Expansions reflect rise in students with disabilities

Photo by Maria Porter

Butler University’s Student Disability Services and Learning Resource Center both expanded this fall to better accommodate the rising number of students requiring additional academic services.

Student Disability Services
Butler’s number of students with disabilities rose from 160  students in fall 2007 to approximately 230 at the start of this year—representing about 5 percent of the student body, causing the need for expansion.

Michele Atterson, director of Student Disability Services, said projections from disability providers predict this number will continue to rise to 10 percent on college campuses across the nation within the next few years.

With this steady increase on the horizon and after administering approximately 1,100 exams duringthe 2010-11 school year, Atterson said.

SDS underwent several renovations—most importantly, expanding the testing center—to better accommodate certain disabilities and the number of students using the venue.

“Before, we sometimes would have to take groups of students out of our testing center because we didn’t have enough space in our suite to administer accommodated exams,” Atterson said. “We would have to reserve classrooms in Jordan to facilitate the exams.”

The previous size of the testing center was difficult for vision-impaired and wheelchair-bound students to maneuver within the limited space, Atterson said.

“The rooms were really tight, and there was not a lot of room for the students to enter or exit,” she said. “The new layout makes it so much more navigable and more accessible for our students.”

Furthermore, she said students requiring extended time on exams could realistically be in the center for several hours, and the cramped cubicle space was uncomfortable during these periods.

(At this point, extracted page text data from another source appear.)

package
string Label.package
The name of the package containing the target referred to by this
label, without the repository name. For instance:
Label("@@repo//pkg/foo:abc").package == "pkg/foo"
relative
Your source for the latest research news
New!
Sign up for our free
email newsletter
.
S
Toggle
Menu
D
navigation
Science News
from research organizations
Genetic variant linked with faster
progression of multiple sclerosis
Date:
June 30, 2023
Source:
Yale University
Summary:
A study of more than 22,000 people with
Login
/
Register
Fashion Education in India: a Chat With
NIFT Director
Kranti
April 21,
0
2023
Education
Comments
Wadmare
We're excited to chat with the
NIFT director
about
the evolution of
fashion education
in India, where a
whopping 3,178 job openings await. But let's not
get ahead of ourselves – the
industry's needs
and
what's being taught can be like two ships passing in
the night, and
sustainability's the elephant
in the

“I think it’s now been a much more conducive environment,” she said. “It’s more an improvement of what we’ve been able to do—an improvement of the conditions for our students.”

Overall, Atterson said the improvements to SDS have been a necessary enhancement of the services it provides.

“It’s been really significant to be able to keep the students here, and the environment is more controlled here,” she said. “It’s a step toward making our services better.”

Learning Resource Center
The LRC recently expanded to take over the location previously occupied by the Jordan Hall Mail Center—reconfiguring the space to create multiple offices, flexible workspace and a private tutoring room.

Jennifer Griggs, director of the LRC, said as the LRC has seen an increase in the number of students it services, the department has hired more full-time faculty to accommodate.

But prior to the renovations made this summer, she said there was not an increase in available space, and many LRC advisers were scattered in locations throughout campus and forced to share offices.

“Our staff expanded, but our space didn’t,” Griggs said. “It took careful coordination and was workable for awhile, but I don’t think it allowed us to be as efficient as we should be.”

Griggs said many students who utilize the LRC need to have private, one-on-one advising appointments, and their staff was forced to coordinate when each adviser could use the available office space.

“I think for the type of work the LRC does for students, it’s imperative for us to have private offices to talk with students and provide the necessary support for students,” she said.

Sophomore Sarah Leib said she has used both the tutoring and advising services offered by the LRC, and the ability to meet privately with both has been beneficial within her academic career.

“I met with one of the ladies in the LRC who I spoke to for over an hour,” she said. “I had a really good experience in just speaking with her and made sure that I have any resource that I could possibly need when it comes to doing well in my classes.”

Furthermore, with the new renovations, the LRC is condensed to the first floor of Jordan Hall, and Griggs said it is able to provide a more cohesive staff.

“Consolidation and bringing services together so students don’t have to go all over campus searching for one person creates an ease for students and connecting and collaborating our services to provide more comprehensive academic support,” she said.

Griggs said tutors also lacked an available location to meet with their students, so the addition of a private tutoring room is essential.

“It gives a dedicated space for our tutors to be able to use and have at their disposal, and we’re excited about that being a first step toward the possibility of have a tutoring center five or 10 years down the road,” she said.

Griggs said continually being aware of the resources students are interested in and working to improve areas such as the SDS and LRC are essential to making sure students get the most from their education.

“I think with the people who utilize these services, we’re talking about students who came to Butler for a personalized approach to their education,” she said. “We can do that when we’re close together and we can provide a private accommodation. I think we are delivering on the mission of the institution.”